Alice

Ninguém suspeitou no principio, mas Alice sempre foi uma pessoa diferente. Fisicamente, não era possível precisar quando, como e, principalmente, por que; mas ela havia mudado. A pequena criança não havia nascido com olhos negros como a noite que se destacavam no rosto pálido e triangular. Assim como, não tinha cabelos lisos e tão escuros quanto seus olhos. Ela tinha mudado. Seu temperamento era imprevisível e seu humor... não estava lá.

Sua vida era privada do contato com o mundo externo, não se sabe dizer se foi por proteção ou medo, por parte de seus pais.

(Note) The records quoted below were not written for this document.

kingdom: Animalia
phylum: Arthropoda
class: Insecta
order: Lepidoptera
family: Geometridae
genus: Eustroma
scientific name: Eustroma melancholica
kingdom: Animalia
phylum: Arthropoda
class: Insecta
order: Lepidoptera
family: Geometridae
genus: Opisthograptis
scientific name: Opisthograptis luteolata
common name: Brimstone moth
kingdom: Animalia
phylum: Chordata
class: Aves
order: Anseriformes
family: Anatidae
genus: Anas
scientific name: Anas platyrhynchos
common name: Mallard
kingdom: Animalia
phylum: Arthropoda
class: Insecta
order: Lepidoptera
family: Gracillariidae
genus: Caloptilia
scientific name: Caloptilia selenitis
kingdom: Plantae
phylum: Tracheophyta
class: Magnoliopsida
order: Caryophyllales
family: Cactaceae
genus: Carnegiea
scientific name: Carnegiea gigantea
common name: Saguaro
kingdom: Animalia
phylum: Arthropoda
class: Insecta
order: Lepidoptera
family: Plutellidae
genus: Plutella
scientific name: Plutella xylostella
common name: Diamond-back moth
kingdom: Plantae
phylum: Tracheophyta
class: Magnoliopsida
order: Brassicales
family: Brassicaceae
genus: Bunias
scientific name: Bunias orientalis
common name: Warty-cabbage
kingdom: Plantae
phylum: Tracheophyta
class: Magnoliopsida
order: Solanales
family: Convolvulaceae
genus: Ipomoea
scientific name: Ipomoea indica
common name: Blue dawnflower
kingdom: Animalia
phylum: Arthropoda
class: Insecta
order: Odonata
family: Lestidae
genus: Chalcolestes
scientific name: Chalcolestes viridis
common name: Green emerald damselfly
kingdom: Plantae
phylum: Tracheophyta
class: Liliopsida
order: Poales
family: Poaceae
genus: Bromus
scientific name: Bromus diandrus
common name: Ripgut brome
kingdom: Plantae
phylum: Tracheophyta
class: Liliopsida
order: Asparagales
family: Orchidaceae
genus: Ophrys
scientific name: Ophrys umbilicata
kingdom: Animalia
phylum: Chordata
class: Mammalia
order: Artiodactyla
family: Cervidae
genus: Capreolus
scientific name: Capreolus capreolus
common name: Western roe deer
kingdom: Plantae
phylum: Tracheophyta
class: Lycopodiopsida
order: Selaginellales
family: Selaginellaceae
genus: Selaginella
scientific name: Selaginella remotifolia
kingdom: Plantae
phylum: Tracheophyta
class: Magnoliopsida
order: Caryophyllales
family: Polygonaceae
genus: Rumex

Alice tinha apenas sete anos quando aquele trágico acontecimento foi descoberto na pacata cidade em que morava com seus pais. Os vizinhos notaram uma monotonia fora do normal e chamaram a polícia. Gritaram pelo nome de todos, mas na ausência de resposta, a polícia invadiu. O segundo policial trombou no primeiro, que ficou paralisado ao entrar no corredor da casa. Na outra ponta, iluminada pela pouca claridade que entrava por alguma janela da cozinha, estava a pequena Alice, com um vestido azul coberto de sangue. A garota segurava nas mãos uma faca e olhava através da densa franja negra que lhe caia sobre o rosto. Os policiais avançaram lentamente e diante da indiferença da garota, que parecia estar hipnotizada, tiraram a faca da sua mão. Mais ao lado, encontraram o corpo dos pais de Alice, mortos há pelo menos dois dias.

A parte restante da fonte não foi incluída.